Thursday, August 22, 2013

NoSQL Gets Me Thinking About ACID

This week I attended the NoSQL Now Conference in San Jose, California. This conference focused on NoSQL technology and implementations and a LOT of the discussion focused on transactions and whether or not Big Data and NoSQL databases were at a disadvantage when it comes to their lack of support for ACID (mostly).

You can read all about my experience at this conference on my Data Technology Today blog in the following two posts:

At any rate, though, I got to thinking... and those of you who know me understand that that can be a dangerous thing. Basically, ACID is not a topic that relational folks sit around talking about. It is kind of taken for granted. So I thought it might be a good idea to reinforce the definition of ACID and why it is so important in DB2... and the relational world in general.

ACID is an acronym for atomicity, consistency, isolation, and durability. Each of these four qualities is necessary for a transaction to be designed correctly and deliver data integrity when complete:
  • Atomicity means that a transaction must exhibit “all or nothing” behavior. Either all of the instructions within the transaction happen, or none of them happen. Atomicity preserves the “completeness” of the business process.
  • Consistency refers to the state of the data both before and after the transaction is executed. A transaction maintains the consistency of the state of the data. In other words, after running a transaction, all data in the database is “correct.”
  • Isolation means that transactions can run at the same time. Any transactions running in parallel have the illusion that there is no concurrency. In other words, it appears that the system is running only a single transaction at a time. No other concurrent transaction has visibility to the uncommitted database modifications made by any other transactions. To achieve isolation, a locking mechanism is required.
  • Durability refers to the impact of an outage or failure on a running transaction. A durable transaction will not impact the state of data if the transaction ends abnormally. The data will survive any failures.

Let’s use an example to better understand the importance of ACID transactions to relational database applications. Consider a banking application. Assume that you wish to withdraw $50 from your account with your bank. This business process requires a transaction to be executed. You request the money either in person by handing a slip to a bank teller or by using an ATM. When the bank receives the request, it performs the following tasks, which make up the complete business process. The bank will

  1. Check your account to make sure you have the necessary funds to withdraw the requested amount.

* **Prompt 1**: Could you print the part of the post about ACID transactions starting with "Thursday, August 22, 2013" and going on through "world in general."?
* **Prompt 2**: Can you carry on the blog post about ACID transactions from its last sentence?
These lines have no connection to the post about ACID transactions.

[Dataset items]
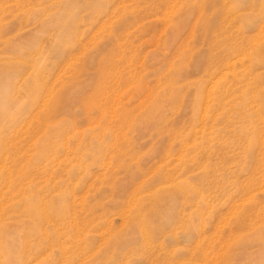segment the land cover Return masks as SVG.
I'll list each match as a JSON object with an SVG mask.
<instances>
[{
	"label": "rangeland",
	"instance_id": "rangeland-1",
	"mask_svg": "<svg viewBox=\"0 0 264 264\" xmlns=\"http://www.w3.org/2000/svg\"><path fill=\"white\" fill-rule=\"evenodd\" d=\"M0 264H264V0H0Z\"/></svg>",
	"mask_w": 264,
	"mask_h": 264
},
{
	"label": "bare ground",
	"instance_id": "bare-ground-1",
	"mask_svg": "<svg viewBox=\"0 0 264 264\" xmlns=\"http://www.w3.org/2000/svg\"><path fill=\"white\" fill-rule=\"evenodd\" d=\"M233 65V64H232ZM2 167V166H1Z\"/></svg>",
	"mask_w": 264,
	"mask_h": 264
}]
</instances>
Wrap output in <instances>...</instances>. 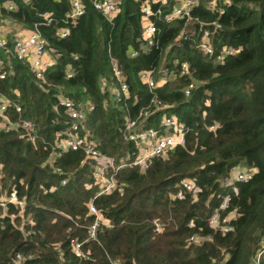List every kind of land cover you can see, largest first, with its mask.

* **Answer 1**:
Thursday, August 22, 2013

NoSQL Gets Me Thinking About ACID

This week I attended the NoSQL Now Conference in San Jose, California. This conference focused on NoSQL technology and implementations and a LOT of the discussion focused on transactions and whether or not Big Data and NoSQL databases were at a disadvantage when it comes to their lack of support for ACID (mostly).

You can read all about my experience at this conference on my Data Technology Today blog in the following two posts:

At any rate, though, I got to thinking... and those of you who know me understand that that can be a dangerous thing. Basically, ACID is not a topic that relational folks sit around talking about. It is kind of taken for granted. So I thought it might be a good idea to reinforce the definition of ACID and why it is so important in DB2... and the relational world in general.

* **Answer 2**:
  2. If you do not, deny the request and stop; otherwise continue processing.
  3. Debit the requested amount from your checking account.
  4. Produce a receipt for the transaction.
  5. Deliver the requested amount and the receipt to you.

The transaction that is run to perform the withdrawal must complete all of these steps, or none of these steps, or else one of the parties in the transaction will be dissatisfied. If the bank debits your account but does not give you your money, then you will not be satisfied. If the bank gives you the money but does not debit the account, the bank will be unhappy. Only the completion of every one of these steps results in a “complete business process.” Database developers must understand the requisite business processes and design transactions that ensure ACID properties.

Unit of work (UOW) is another transaction term that describes a physical transaction. A UOW is a series of instructions and messages that, when executed, guarantees data integrity. So a UOW and a transaction are similar in concept. However, a UOW is not necessarily a complete business process—it can be a subset of the business process, and a group of units of work can constitute a single transaction. Each UOW must possess ACID characteristics. In other words, if the transaction were to fail, the state of the data upon failure must be consistent in terms of the business requirements.

To summarize, a transaction—when executed alone, on a consistent database—will either complete, producing correct results, or terminate, with no effect. In either case the resulting condition of the database will be a consistent state.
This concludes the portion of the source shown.